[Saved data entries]
====
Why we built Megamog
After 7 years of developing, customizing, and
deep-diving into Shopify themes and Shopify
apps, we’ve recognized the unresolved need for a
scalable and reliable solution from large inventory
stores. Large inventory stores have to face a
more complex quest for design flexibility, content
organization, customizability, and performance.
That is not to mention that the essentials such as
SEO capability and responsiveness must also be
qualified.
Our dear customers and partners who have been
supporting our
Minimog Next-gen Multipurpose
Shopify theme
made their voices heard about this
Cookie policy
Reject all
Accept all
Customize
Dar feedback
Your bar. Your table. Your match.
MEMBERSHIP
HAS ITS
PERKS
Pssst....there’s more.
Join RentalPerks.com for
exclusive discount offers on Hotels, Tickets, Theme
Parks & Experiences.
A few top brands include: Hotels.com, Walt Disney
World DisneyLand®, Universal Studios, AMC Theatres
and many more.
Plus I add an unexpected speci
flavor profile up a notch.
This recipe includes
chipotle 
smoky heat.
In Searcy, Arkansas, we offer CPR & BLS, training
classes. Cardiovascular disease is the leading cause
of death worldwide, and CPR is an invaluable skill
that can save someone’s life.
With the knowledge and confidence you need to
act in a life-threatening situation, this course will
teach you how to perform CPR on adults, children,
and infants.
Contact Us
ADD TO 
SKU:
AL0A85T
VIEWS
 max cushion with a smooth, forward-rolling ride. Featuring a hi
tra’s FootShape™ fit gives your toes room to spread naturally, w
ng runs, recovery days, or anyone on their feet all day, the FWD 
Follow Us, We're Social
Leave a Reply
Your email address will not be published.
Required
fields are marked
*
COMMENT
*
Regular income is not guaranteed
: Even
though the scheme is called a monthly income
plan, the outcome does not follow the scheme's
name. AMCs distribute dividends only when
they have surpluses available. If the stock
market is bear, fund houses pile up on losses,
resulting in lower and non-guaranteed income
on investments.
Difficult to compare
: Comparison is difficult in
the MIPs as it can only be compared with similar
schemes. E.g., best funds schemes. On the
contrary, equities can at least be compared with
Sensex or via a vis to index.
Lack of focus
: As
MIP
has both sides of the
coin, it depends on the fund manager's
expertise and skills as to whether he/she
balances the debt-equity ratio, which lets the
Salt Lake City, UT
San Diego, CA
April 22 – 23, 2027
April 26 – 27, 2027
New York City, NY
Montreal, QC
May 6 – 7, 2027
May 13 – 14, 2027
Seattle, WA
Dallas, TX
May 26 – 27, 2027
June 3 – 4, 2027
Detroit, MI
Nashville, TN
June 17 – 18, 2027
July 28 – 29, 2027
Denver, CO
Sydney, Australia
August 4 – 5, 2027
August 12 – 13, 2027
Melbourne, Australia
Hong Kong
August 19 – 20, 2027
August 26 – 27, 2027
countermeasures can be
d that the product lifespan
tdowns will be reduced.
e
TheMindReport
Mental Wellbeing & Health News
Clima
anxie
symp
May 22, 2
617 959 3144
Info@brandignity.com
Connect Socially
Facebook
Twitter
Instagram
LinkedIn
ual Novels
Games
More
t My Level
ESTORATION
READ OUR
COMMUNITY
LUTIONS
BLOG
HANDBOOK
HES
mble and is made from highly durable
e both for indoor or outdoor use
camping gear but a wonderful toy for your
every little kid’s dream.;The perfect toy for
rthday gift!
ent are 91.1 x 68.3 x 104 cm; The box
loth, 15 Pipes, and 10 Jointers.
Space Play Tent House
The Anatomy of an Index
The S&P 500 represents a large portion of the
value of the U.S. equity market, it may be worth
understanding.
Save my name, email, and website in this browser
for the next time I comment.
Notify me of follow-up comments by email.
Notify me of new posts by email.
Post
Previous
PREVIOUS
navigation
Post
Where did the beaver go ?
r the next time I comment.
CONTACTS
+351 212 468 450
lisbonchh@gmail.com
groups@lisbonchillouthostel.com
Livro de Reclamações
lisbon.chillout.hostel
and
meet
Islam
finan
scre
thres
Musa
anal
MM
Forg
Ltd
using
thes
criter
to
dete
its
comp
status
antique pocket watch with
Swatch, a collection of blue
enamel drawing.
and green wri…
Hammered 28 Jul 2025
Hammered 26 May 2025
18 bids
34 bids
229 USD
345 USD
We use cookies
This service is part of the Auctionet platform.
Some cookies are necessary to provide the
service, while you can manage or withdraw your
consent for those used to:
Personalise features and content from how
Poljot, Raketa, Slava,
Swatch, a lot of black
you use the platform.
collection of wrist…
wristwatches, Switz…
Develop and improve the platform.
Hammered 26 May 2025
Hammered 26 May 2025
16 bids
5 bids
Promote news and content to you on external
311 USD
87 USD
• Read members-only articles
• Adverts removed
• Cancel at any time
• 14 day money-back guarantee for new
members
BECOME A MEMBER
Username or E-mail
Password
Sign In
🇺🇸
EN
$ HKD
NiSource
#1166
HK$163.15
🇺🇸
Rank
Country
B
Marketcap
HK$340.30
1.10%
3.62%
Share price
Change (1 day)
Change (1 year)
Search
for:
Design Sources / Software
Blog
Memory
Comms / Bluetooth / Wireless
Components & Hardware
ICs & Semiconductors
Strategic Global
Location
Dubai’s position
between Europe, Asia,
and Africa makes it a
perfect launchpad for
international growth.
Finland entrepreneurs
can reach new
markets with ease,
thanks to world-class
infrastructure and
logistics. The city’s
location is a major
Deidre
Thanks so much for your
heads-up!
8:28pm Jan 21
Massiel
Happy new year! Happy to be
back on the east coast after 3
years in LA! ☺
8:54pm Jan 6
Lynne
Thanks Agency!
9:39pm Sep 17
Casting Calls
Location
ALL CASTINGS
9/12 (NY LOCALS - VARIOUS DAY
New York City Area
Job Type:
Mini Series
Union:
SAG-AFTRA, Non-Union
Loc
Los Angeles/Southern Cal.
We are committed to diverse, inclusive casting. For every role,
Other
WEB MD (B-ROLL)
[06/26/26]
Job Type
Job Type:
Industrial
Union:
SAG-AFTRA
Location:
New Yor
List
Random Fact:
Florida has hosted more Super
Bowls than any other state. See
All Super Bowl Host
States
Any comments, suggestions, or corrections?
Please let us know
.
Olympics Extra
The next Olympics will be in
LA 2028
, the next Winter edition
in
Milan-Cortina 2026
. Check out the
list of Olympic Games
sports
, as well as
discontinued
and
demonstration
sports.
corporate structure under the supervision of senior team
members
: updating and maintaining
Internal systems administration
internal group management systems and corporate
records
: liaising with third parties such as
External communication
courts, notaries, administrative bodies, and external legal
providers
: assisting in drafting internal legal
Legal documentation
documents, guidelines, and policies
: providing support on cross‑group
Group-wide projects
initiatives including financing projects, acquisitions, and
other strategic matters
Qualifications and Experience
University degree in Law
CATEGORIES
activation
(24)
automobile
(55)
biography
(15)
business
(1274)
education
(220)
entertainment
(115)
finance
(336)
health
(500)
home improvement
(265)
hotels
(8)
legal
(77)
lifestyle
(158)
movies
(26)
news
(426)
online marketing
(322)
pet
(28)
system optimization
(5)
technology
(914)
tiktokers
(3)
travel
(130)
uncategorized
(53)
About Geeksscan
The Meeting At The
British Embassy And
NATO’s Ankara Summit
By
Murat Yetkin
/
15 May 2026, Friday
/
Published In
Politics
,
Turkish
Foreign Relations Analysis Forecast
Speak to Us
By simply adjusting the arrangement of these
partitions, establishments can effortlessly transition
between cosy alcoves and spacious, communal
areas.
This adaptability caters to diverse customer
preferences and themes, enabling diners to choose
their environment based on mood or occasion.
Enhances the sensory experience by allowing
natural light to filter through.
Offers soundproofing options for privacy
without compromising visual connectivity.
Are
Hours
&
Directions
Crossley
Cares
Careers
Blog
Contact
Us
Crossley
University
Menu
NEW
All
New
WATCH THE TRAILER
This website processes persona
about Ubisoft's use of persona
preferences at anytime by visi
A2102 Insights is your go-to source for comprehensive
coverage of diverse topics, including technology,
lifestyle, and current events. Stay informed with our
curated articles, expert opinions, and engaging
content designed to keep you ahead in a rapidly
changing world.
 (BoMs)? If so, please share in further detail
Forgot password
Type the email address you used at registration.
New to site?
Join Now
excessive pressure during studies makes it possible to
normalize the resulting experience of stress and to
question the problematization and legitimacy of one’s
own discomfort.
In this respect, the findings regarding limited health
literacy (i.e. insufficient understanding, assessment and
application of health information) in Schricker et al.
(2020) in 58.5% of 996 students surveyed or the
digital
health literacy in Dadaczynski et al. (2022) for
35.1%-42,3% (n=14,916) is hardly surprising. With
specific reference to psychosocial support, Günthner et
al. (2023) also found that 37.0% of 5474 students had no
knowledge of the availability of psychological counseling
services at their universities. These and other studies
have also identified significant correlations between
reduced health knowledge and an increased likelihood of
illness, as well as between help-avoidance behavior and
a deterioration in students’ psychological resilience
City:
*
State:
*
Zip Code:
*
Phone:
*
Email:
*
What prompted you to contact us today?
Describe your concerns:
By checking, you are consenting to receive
====
# Directions for this task:
Return, in full, each line above that contains the word "from".

# Your response:
scalable and reliable solution from large inventory
mble and is made from highly durable
Personalise features and content from how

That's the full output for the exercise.